__YOUR INSTRUCTIONS__: Write out every entry exactly as it appears.

***** DATA FOR ANALYSIS *****

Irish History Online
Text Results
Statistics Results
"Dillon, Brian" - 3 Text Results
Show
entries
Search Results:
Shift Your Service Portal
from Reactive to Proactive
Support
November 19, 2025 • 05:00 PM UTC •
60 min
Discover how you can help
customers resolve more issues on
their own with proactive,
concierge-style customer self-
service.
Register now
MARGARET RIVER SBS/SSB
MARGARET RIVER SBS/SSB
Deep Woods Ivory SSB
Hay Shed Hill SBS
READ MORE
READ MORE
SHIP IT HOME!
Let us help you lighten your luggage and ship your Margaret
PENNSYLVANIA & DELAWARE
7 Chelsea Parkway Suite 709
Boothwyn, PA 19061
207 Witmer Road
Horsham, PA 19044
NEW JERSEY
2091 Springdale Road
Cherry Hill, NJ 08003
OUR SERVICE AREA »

*****

__ANSWER FOR THE TASK__:
Irish History Online
Text Results
Statistics Results
"Dillon, Brian" - 3 Text Results
Show
entries
Search Results:
Shift Your Service Portal
from Reactive to Proactive
Support
November 19, 2025 • 05:00 PM UTC •
60 min
Discover how you can help
customers resolve more issues on
their own with proactive,
concierge-style customer self-
service.
Register now
MARGARET RIVER SBS/SSB
MARGARET RIVER SBS/SSB
Deep Woods Ivory SSB
Hay Shed Hill SBS
READ MORE
READ MORE
SHIP IT HOME!
Let us help you lighten your luggage and ship your Margaret
PENNSYLVANIA & DELAWARE
7 Chelsea Parkway Suite 709
Boothwyn, PA 19061
207 Witmer Road
Horsham, PA 19044
NEW JERSEY
2091 Springdale Road
Cherry Hill, NJ 08003
OUR SERVICE AREA »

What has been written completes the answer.